The device according to claim 15, characterized in that

The processing unit is specifically used to determine x mouth areas of x image frames, identify the RGB values of all pixels in the x mouth areas, and obtain the number of pixels that count non-lip RGB values among all RGB values Quantity, calculate the difference between the maximum value and the minimum value of the x numbers, if the difference is greater than the difference threshold, determine that the x images have mouth movements, if the difference is less than the difference threshold, determine the x The image does not have mouth movements.
The device according to claim 15, characterized in that

The processing unit is specifically used to determine x mouth regions of x image frames, identify the RGB values of all pixels of the x mouth regions, and calculate the number of pixels of the tooth RGB value among all RGB values to obtain x numbers Calculate the number y of x numbers that is greater than the threshold value of the quantity. If y / x is greater than the ratio threshold value, determine that x image frames have mouth movements.
An electronic device, characterized in that it includes a processor, a memory, a communication interface, and one or more programs, the one or more programs are stored in the memory, and are configured to be executed by the processor, The program includes instructions for performing the steps in the method of any one of claims 1-9.

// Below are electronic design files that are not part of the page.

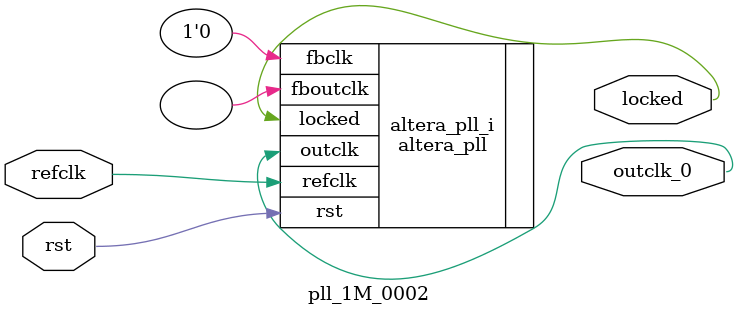
<source format=v>
`timescale 1ns/10ps
module  pll_1M_0002(

	// interface 'refclk'
	input wire refclk,

	// interface 'reset'
	input wire rst,

	// interface 'outclk0'
	output wire outclk_0,

	// interface 'locked'
	output wire locked
);

	altera_pll #(
		.fractional_vco_multiplier("false"),
		.reference_clock_frequency("50.0 MHz"),
		.operation_mode("direct"),
		.number_of_clocks(1),
		.output_clock_frequency0("16.000000 MHz"),
		.phase_shift0("0 ps"),
		.duty_cycle0(50),
		.output_clock_frequency1("0 MHz"),
		.phase_shift1("0 ps"),
		.duty_cycle1(50),
		.output_clock_frequency2("0 MHz"),
		.phase_shift2("0 ps"),
		.duty_cycle2(50),
		.output_clock_frequency3("0 MHz"),
		.phase_shift3("0 ps"),
		.duty_cycle3(50),
		.output_clock_frequency4("0 MHz"),
		.phase_shift4("0 ps"),
		.duty_cycle4(50),
		.output_clock_frequency5("0 MHz"),
		.phase_shift5("0 ps"),
		.duty_cycle5(50),
		.output_clock_frequency6("0 MHz"),
		.phase_shift6("0 ps"),
		.duty_cycle6(50),
		.output_clock_frequency7("0 MHz"),
		.phase_shift7("0 ps"),
		.duty_cycle7(50),
		.output_clock_frequency8("0 MHz"),
		.phase_shift8("0 ps"),
		.duty_cycle8(50),
		.output_clock_frequency9("0 MHz"),
		.phase_shift9("0 ps"),
		.duty_cycle9(50),
		.output_clock_frequency10("0 MHz"),
		.phase_shift10("0 ps"),
		.duty_cycle10(50),
		.output_clock_frequency11("0 MHz"),
		.phase_shift11("0 ps"),
		.duty_cycle11(50),
		.output_clock_frequency12("0 MHz"),
		.phase_shift12("0 ps"),
		.duty_cycle12(50),
		.output_clock_frequency13("0 MHz"),
		.phase_shift13("0 ps"),
		.duty_cycle13(50),
		.output_clock_frequency14("0 MHz"),
		.phase_shift14("0 ps"),
		.duty_cycle14(50),
		.output_clock_frequency15("0 MHz"),
		.phase_shift15("0 ps"),
		.duty_cycle15(50),
		.output_clock_frequency16("0 MHz"),
		.phase_shift16("0 ps"),
		.duty_cycle16(50),
		.output_clock_frequency17("0 MHz"),
		.phase_shift17("0 ps"),
		.duty_cycle17(50),
		.pll_type("General"),
		.pll_subtype("General")
	) altera_pll_i (
		.rst	(rst),
		.outclk	({outclk_0}),
		.locked	(locked),
		.fboutclk	( ),
		.fbclk	(1'b0),
		.refclk	(refclk)
	);
endmodule


</source>
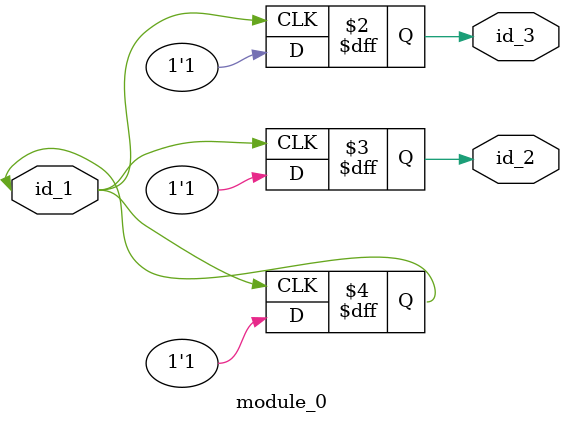
<source format=v>
`timescale 1ps / 1ps
module module_0 (
    id_1,
    id_2,
    id_3
);
  output id_3;
  output id_2;
  inout id_1;
  always @(posedge id_1) begin
    id_1 = 1;
    #1;
    id_3 <= 1;
    id_2 <= #1 1;
    id_1 <= 1;
  end
endmodule

</source>
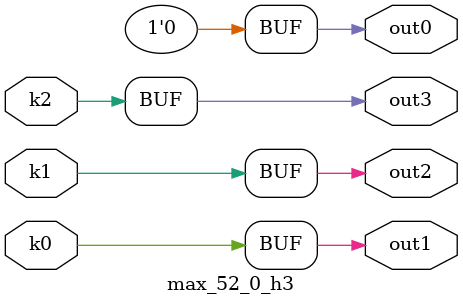
<source format=v>
module max_52_0(pi0, pi1, pi2, pi3, pi4, pi5, pi6, po0, po1, po2, po3);
input pi0, pi1, pi2, pi3, pi4, pi5, pi6;
output po0, po1, po2, po3;
wire k0, k1, k2;
max_52_0_w3 DUT1 (pi0, pi1, pi2, pi3, pi4, pi5, pi6, k0, k1, k2);
max_52_0_h3 DUT2 (k0, k1, k2, po0, po1, po2, po3);
endmodule

module max_52_0_w3(in6, in5, in4, in3, in2, in1, in0, k2, k1, k0);
input in6, in5, in4, in3, in2, in1, in0;
output k2, k1, k0;
assign k0 =   in1 ? ~in6 : ~in4;
assign k1 =   ~in0 & ((((~in6 & (~in2 | in4)) | (~in2 & in4)) & (~in5 | in3)) | (~in5 & in3));
assign k2 =   in1;
endmodule

module max_52_0_h3(k2, k1, k0, out3, out2, out1, out0);
input k2, k1, k0;
output out3, out2, out1, out0;
assign out0 = 0;
assign out1 = k0;
assign out2 = k1;
assign out3 = k2;
endmodule

</source>
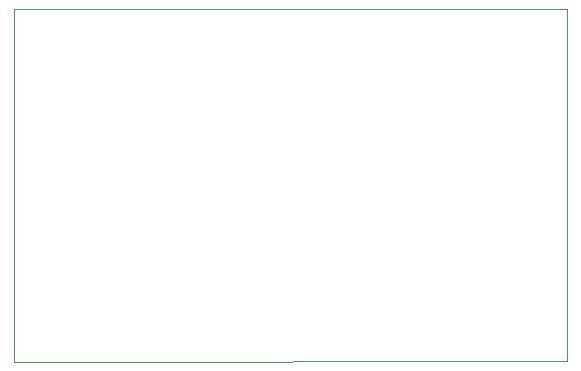
<source format=gbr>
G04 #@! TF.GenerationSoftware,KiCad,Pcbnew,5.1.4-e60b266~84~ubuntu18.04.1*
G04 #@! TF.CreationDate,2019-09-17T17:50:47+10:00*
G04 #@! TF.ProjectId,RC-Endpoint-Limiter,52432d45-6e64-4706-9f69-6e742d4c696d,rev?*
G04 #@! TF.SameCoordinates,Original*
G04 #@! TF.FileFunction,Profile,NP*
%FSLAX46Y46*%
G04 Gerber Fmt 4.6, Leading zero omitted, Abs format (unit mm)*
G04 Created by KiCad (PCBNEW 5.1.4-e60b266~84~ubuntu18.04.1) date 2019-09-17 17:50:47*
%MOMM*%
%LPD*%
G04 APERTURE LIST*
%ADD10C,0.050000*%
G04 APERTURE END LIST*
D10*
X84836000Y-66535300D02*
X84836000Y-36626800D01*
X131670500Y-66484500D02*
X84836000Y-66535300D01*
X131670500Y-36626800D02*
X131670500Y-66484500D01*
X84836000Y-36626800D02*
X131670500Y-36626800D01*
M02*

</source>
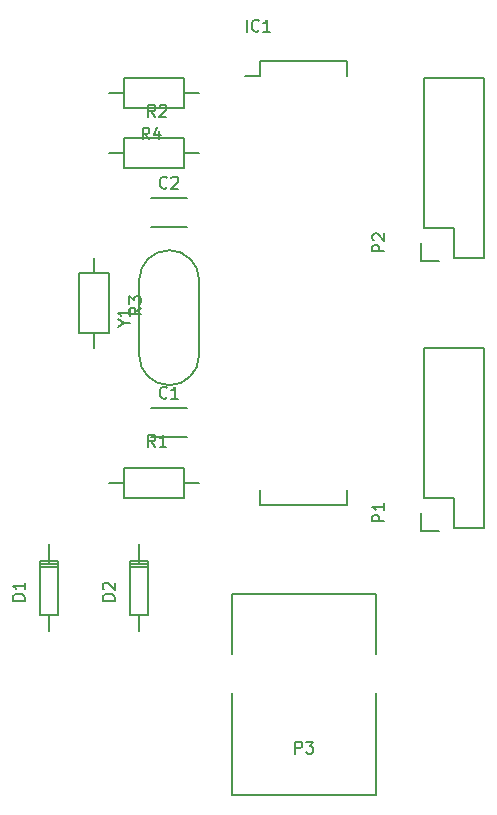
<source format=gto>
G04 #@! TF.FileFunction,Legend,Top*
%FSLAX46Y46*%
G04 Gerber Fmt 4.6, Leading zero omitted, Abs format (unit mm)*
G04 Created by KiCad (PCBNEW (2015-09-02 BZR 6149)-product) date Saturday, 26 September 2015 14:16:23*
%MOMM*%
G01*
G04 APERTURE LIST*
%ADD10C,0.100000*%
%ADD11C,0.150000*%
G04 APERTURE END LIST*
D10*
D11*
X139450000Y-132100000D02*
X142450000Y-132100000D01*
X142450000Y-134600000D02*
X139450000Y-134600000D01*
X139450000Y-114320000D02*
X142450000Y-114320000D01*
X142450000Y-116820000D02*
X139450000Y-116820000D01*
X130812540Y-149606520D02*
X130812540Y-151003520D01*
X130812540Y-145161520D02*
X130812540Y-143637520D01*
X131574540Y-145542520D02*
X130050540Y-145542520D01*
X131574540Y-145288520D02*
X130050540Y-145288520D01*
X130812540Y-145034520D02*
X130050540Y-145034520D01*
X130050540Y-145034520D02*
X130050540Y-149606520D01*
X130050540Y-149606520D02*
X131574540Y-149606520D01*
X131574540Y-149606520D02*
X131574540Y-145034520D01*
X131574540Y-145034520D02*
X130812540Y-145034520D01*
X138432540Y-149606520D02*
X138432540Y-151003520D01*
X138432540Y-145161520D02*
X138432540Y-143637520D01*
X139194540Y-145542520D02*
X137670540Y-145542520D01*
X139194540Y-145288520D02*
X137670540Y-145288520D01*
X138432540Y-145034520D02*
X137670540Y-145034520D01*
X137670540Y-145034520D02*
X137670540Y-149606520D01*
X137670540Y-149606520D02*
X139194540Y-149606520D01*
X139194540Y-149606520D02*
X139194540Y-145034520D01*
X139194540Y-145034520D02*
X138432540Y-145034520D01*
X148636100Y-102708600D02*
X148636100Y-103978600D01*
X155986100Y-102708600D02*
X155986100Y-103978600D01*
X155986100Y-140318600D02*
X155986100Y-139048600D01*
X148636100Y-140318600D02*
X148636100Y-139048600D01*
X148636100Y-102708600D02*
X155986100Y-102708600D01*
X148636100Y-140318600D02*
X155986100Y-140318600D01*
X148636100Y-103978600D02*
X147351100Y-103978600D01*
X167640000Y-127000000D02*
X167640000Y-142240000D01*
X162560000Y-139700000D02*
X162560000Y-127000000D01*
X167640000Y-127000000D02*
X162560000Y-127000000D01*
X167640000Y-142240000D02*
X165100000Y-142240000D01*
X162280000Y-140970000D02*
X162280000Y-142520000D01*
X165100000Y-142240000D02*
X165100000Y-139700000D01*
X165100000Y-139700000D02*
X162560000Y-139700000D01*
X162280000Y-142520000D02*
X163830000Y-142520000D01*
X167640000Y-104140000D02*
X167640000Y-119380000D01*
X162560000Y-116840000D02*
X162560000Y-104140000D01*
X167640000Y-104140000D02*
X162560000Y-104140000D01*
X167640000Y-119380000D02*
X165100000Y-119380000D01*
X162280000Y-118110000D02*
X162280000Y-119660000D01*
X165100000Y-119380000D02*
X165100000Y-116840000D01*
X165100000Y-116840000D02*
X162560000Y-116840000D01*
X162280000Y-119660000D02*
X163830000Y-119660000D01*
X137160000Y-137160000D02*
X142240000Y-137160000D01*
X142240000Y-137160000D02*
X142240000Y-139700000D01*
X142240000Y-139700000D02*
X137160000Y-139700000D01*
X137160000Y-139700000D02*
X137160000Y-137160000D01*
X137160000Y-138430000D02*
X135890000Y-138430000D01*
X142240000Y-138430000D02*
X143510000Y-138430000D01*
X137160000Y-109220000D02*
X142240000Y-109220000D01*
X142240000Y-109220000D02*
X142240000Y-111760000D01*
X142240000Y-111760000D02*
X137160000Y-111760000D01*
X137160000Y-111760000D02*
X137160000Y-109220000D01*
X137160000Y-110490000D02*
X135890000Y-110490000D01*
X142240000Y-110490000D02*
X143510000Y-110490000D01*
X135890000Y-120650000D02*
X135890000Y-125730000D01*
X135890000Y-125730000D02*
X133350000Y-125730000D01*
X133350000Y-125730000D02*
X133350000Y-120650000D01*
X133350000Y-120650000D02*
X135890000Y-120650000D01*
X134620000Y-120650000D02*
X134620000Y-119380000D01*
X134620000Y-125730000D02*
X134620000Y-127000000D01*
X142240000Y-106680000D02*
X137160000Y-106680000D01*
X137160000Y-106680000D02*
X137160000Y-104140000D01*
X137160000Y-104140000D02*
X142240000Y-104140000D01*
X142240000Y-104140000D02*
X142240000Y-106680000D01*
X142240000Y-105410000D02*
X143510000Y-105410000D01*
X137160000Y-105410000D02*
X135890000Y-105410000D01*
X143510000Y-127635000D02*
X143510000Y-121285000D01*
X138430000Y-127635000D02*
X138430000Y-121285000D01*
X140970000Y-118745000D02*
G75*
G03X138430000Y-121285000I0J-2540000D01*
G01*
X143510000Y-121285000D02*
G75*
G03X140970000Y-118745000I-2540000J0D01*
G01*
X138430000Y-127635000D02*
G75*
G03X140970000Y-130175000I2540000J0D01*
G01*
X140970000Y-130175000D02*
G75*
G03X143510000Y-127635000I0J2540000D01*
G01*
X146304000Y-156210000D02*
X146304000Y-164846000D01*
X146304000Y-147828000D02*
X146304000Y-152908000D01*
X158496000Y-156210000D02*
X158496000Y-164846000D01*
X158496000Y-147828000D02*
X158496000Y-152908000D01*
X158496000Y-164846000D02*
X146304000Y-164846000D01*
X146304000Y-147828000D02*
X158496000Y-147828000D01*
X140783334Y-131207143D02*
X140735715Y-131254762D01*
X140592858Y-131302381D01*
X140497620Y-131302381D01*
X140354762Y-131254762D01*
X140259524Y-131159524D01*
X140211905Y-131064286D01*
X140164286Y-130873810D01*
X140164286Y-130730952D01*
X140211905Y-130540476D01*
X140259524Y-130445238D01*
X140354762Y-130350000D01*
X140497620Y-130302381D01*
X140592858Y-130302381D01*
X140735715Y-130350000D01*
X140783334Y-130397619D01*
X141735715Y-131302381D02*
X141164286Y-131302381D01*
X141450000Y-131302381D02*
X141450000Y-130302381D01*
X141354762Y-130445238D01*
X141259524Y-130540476D01*
X141164286Y-130588095D01*
X140783334Y-113427143D02*
X140735715Y-113474762D01*
X140592858Y-113522381D01*
X140497620Y-113522381D01*
X140354762Y-113474762D01*
X140259524Y-113379524D01*
X140211905Y-113284286D01*
X140164286Y-113093810D01*
X140164286Y-112950952D01*
X140211905Y-112760476D01*
X140259524Y-112665238D01*
X140354762Y-112570000D01*
X140497620Y-112522381D01*
X140592858Y-112522381D01*
X140735715Y-112570000D01*
X140783334Y-112617619D01*
X141164286Y-112617619D02*
X141211905Y-112570000D01*
X141307143Y-112522381D01*
X141545239Y-112522381D01*
X141640477Y-112570000D01*
X141688096Y-112617619D01*
X141735715Y-112712857D01*
X141735715Y-112808095D01*
X141688096Y-112950952D01*
X141116667Y-113522381D01*
X141735715Y-113522381D01*
X128724921Y-148408615D02*
X127724921Y-148408615D01*
X127724921Y-148170520D01*
X127772540Y-148027662D01*
X127867778Y-147932424D01*
X127963016Y-147884805D01*
X128153492Y-147837186D01*
X128296350Y-147837186D01*
X128486826Y-147884805D01*
X128582064Y-147932424D01*
X128677302Y-148027662D01*
X128724921Y-148170520D01*
X128724921Y-148408615D01*
X128724921Y-146884805D02*
X128724921Y-147456234D01*
X128724921Y-147170520D02*
X127724921Y-147170520D01*
X127867778Y-147265758D01*
X127963016Y-147360996D01*
X128010635Y-147456234D01*
X136344921Y-148408615D02*
X135344921Y-148408615D01*
X135344921Y-148170520D01*
X135392540Y-148027662D01*
X135487778Y-147932424D01*
X135583016Y-147884805D01*
X135773492Y-147837186D01*
X135916350Y-147837186D01*
X136106826Y-147884805D01*
X136202064Y-147932424D01*
X136297302Y-148027662D01*
X136344921Y-148170520D01*
X136344921Y-148408615D01*
X135440159Y-147456234D02*
X135392540Y-147408615D01*
X135344921Y-147313377D01*
X135344921Y-147075281D01*
X135392540Y-146980043D01*
X135440159Y-146932424D01*
X135535397Y-146884805D01*
X135630635Y-146884805D01*
X135773492Y-146932424D01*
X136344921Y-147503853D01*
X136344921Y-146884805D01*
X147524910Y-100235981D02*
X147524910Y-99235981D01*
X148572529Y-100140743D02*
X148524910Y-100188362D01*
X148382053Y-100235981D01*
X148286815Y-100235981D01*
X148143957Y-100188362D01*
X148048719Y-100093124D01*
X148001100Y-99997886D01*
X147953481Y-99807410D01*
X147953481Y-99664552D01*
X148001100Y-99474076D01*
X148048719Y-99378838D01*
X148143957Y-99283600D01*
X148286815Y-99235981D01*
X148382053Y-99235981D01*
X148524910Y-99283600D01*
X148572529Y-99331219D01*
X149524910Y-100235981D02*
X148953481Y-100235981D01*
X149239195Y-100235981D02*
X149239195Y-99235981D01*
X149143957Y-99378838D01*
X149048719Y-99474076D01*
X148953481Y-99521695D01*
X159182381Y-141708095D02*
X158182381Y-141708095D01*
X158182381Y-141327142D01*
X158230000Y-141231904D01*
X158277619Y-141184285D01*
X158372857Y-141136666D01*
X158515714Y-141136666D01*
X158610952Y-141184285D01*
X158658571Y-141231904D01*
X158706190Y-141327142D01*
X158706190Y-141708095D01*
X159182381Y-140184285D02*
X159182381Y-140755714D01*
X159182381Y-140470000D02*
X158182381Y-140470000D01*
X158325238Y-140565238D01*
X158420476Y-140660476D01*
X158468095Y-140755714D01*
X159182381Y-118848095D02*
X158182381Y-118848095D01*
X158182381Y-118467142D01*
X158230000Y-118371904D01*
X158277619Y-118324285D01*
X158372857Y-118276666D01*
X158515714Y-118276666D01*
X158610952Y-118324285D01*
X158658571Y-118371904D01*
X158706190Y-118467142D01*
X158706190Y-118848095D01*
X158277619Y-117895714D02*
X158230000Y-117848095D01*
X158182381Y-117752857D01*
X158182381Y-117514761D01*
X158230000Y-117419523D01*
X158277619Y-117371904D01*
X158372857Y-117324285D01*
X158468095Y-117324285D01*
X158610952Y-117371904D01*
X159182381Y-117943333D01*
X159182381Y-117324285D01*
X139782254Y-135382261D02*
X139448920Y-134906070D01*
X139210825Y-135382261D02*
X139210825Y-134382261D01*
X139591778Y-134382261D01*
X139687016Y-134429880D01*
X139734635Y-134477499D01*
X139782254Y-134572737D01*
X139782254Y-134715594D01*
X139734635Y-134810832D01*
X139687016Y-134858451D01*
X139591778Y-134906070D01*
X139210825Y-134906070D01*
X140734635Y-135382261D02*
X140163206Y-135382261D01*
X140448920Y-135382261D02*
X140448920Y-134382261D01*
X140353682Y-134525118D01*
X140258444Y-134620356D01*
X140163206Y-134667975D01*
X139782254Y-107442261D02*
X139448920Y-106966070D01*
X139210825Y-107442261D02*
X139210825Y-106442261D01*
X139591778Y-106442261D01*
X139687016Y-106489880D01*
X139734635Y-106537499D01*
X139782254Y-106632737D01*
X139782254Y-106775594D01*
X139734635Y-106870832D01*
X139687016Y-106918451D01*
X139591778Y-106966070D01*
X139210825Y-106966070D01*
X140163206Y-106537499D02*
X140210825Y-106489880D01*
X140306063Y-106442261D01*
X140544159Y-106442261D01*
X140639397Y-106489880D01*
X140687016Y-106537499D01*
X140734635Y-106632737D01*
X140734635Y-106727975D01*
X140687016Y-106870832D01*
X140115587Y-107442261D01*
X140734635Y-107442261D01*
X138572501Y-123605586D02*
X138096310Y-123938920D01*
X138572501Y-124177015D02*
X137572501Y-124177015D01*
X137572501Y-123796062D01*
X137620120Y-123700824D01*
X137667739Y-123653205D01*
X137762977Y-123605586D01*
X137905834Y-123605586D01*
X138001072Y-123653205D01*
X138048691Y-123700824D01*
X138096310Y-123796062D01*
X138096310Y-124177015D01*
X137572501Y-123272253D02*
X137572501Y-122653205D01*
X137953453Y-122986539D01*
X137953453Y-122843681D01*
X138001072Y-122748443D01*
X138048691Y-122700824D01*
X138143930Y-122653205D01*
X138382025Y-122653205D01*
X138477263Y-122700824D01*
X138524882Y-122748443D01*
X138572501Y-122843681D01*
X138572501Y-123129396D01*
X138524882Y-123224634D01*
X138477263Y-123272253D01*
X139284414Y-109362501D02*
X138951080Y-108886310D01*
X138712985Y-109362501D02*
X138712985Y-108362501D01*
X139093938Y-108362501D01*
X139189176Y-108410120D01*
X139236795Y-108457739D01*
X139284414Y-108552977D01*
X139284414Y-108695834D01*
X139236795Y-108791072D01*
X139189176Y-108838691D01*
X139093938Y-108886310D01*
X138712985Y-108886310D01*
X140141557Y-108695834D02*
X140141557Y-109362501D01*
X139903461Y-108314882D02*
X139665366Y-109029168D01*
X140284414Y-109029168D01*
X137136190Y-124936191D02*
X137612381Y-124936191D01*
X136612381Y-125269524D02*
X137136190Y-124936191D01*
X136612381Y-124602857D01*
X137612381Y-123745714D02*
X137612381Y-124317143D01*
X137612381Y-124031429D02*
X136612381Y-124031429D01*
X136755238Y-124126667D01*
X136850476Y-124221905D01*
X136898095Y-124317143D01*
X151661905Y-161361381D02*
X151661905Y-160361381D01*
X152042858Y-160361381D01*
X152138096Y-160409000D01*
X152185715Y-160456619D01*
X152233334Y-160551857D01*
X152233334Y-160694714D01*
X152185715Y-160789952D01*
X152138096Y-160837571D01*
X152042858Y-160885190D01*
X151661905Y-160885190D01*
X152566667Y-160361381D02*
X153185715Y-160361381D01*
X152852381Y-160742333D01*
X152995239Y-160742333D01*
X153090477Y-160789952D01*
X153138096Y-160837571D01*
X153185715Y-160932810D01*
X153185715Y-161170905D01*
X153138096Y-161266143D01*
X153090477Y-161313762D01*
X152995239Y-161361381D01*
X152709524Y-161361381D01*
X152614286Y-161313762D01*
X152566667Y-161266143D01*
M02*

</source>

A computer-readable storage medium characterized by storing a computer program for electronic data exchange, wherein the computer program causes a computer to execute the method according to any one of claims 1-9.
A computer program product, characterized in that the computer program product includes a non-transitory computer-readable storage medium that stores a computer program, the computer program is operable to cause a computer to execute any one of claims 1-9 Described method.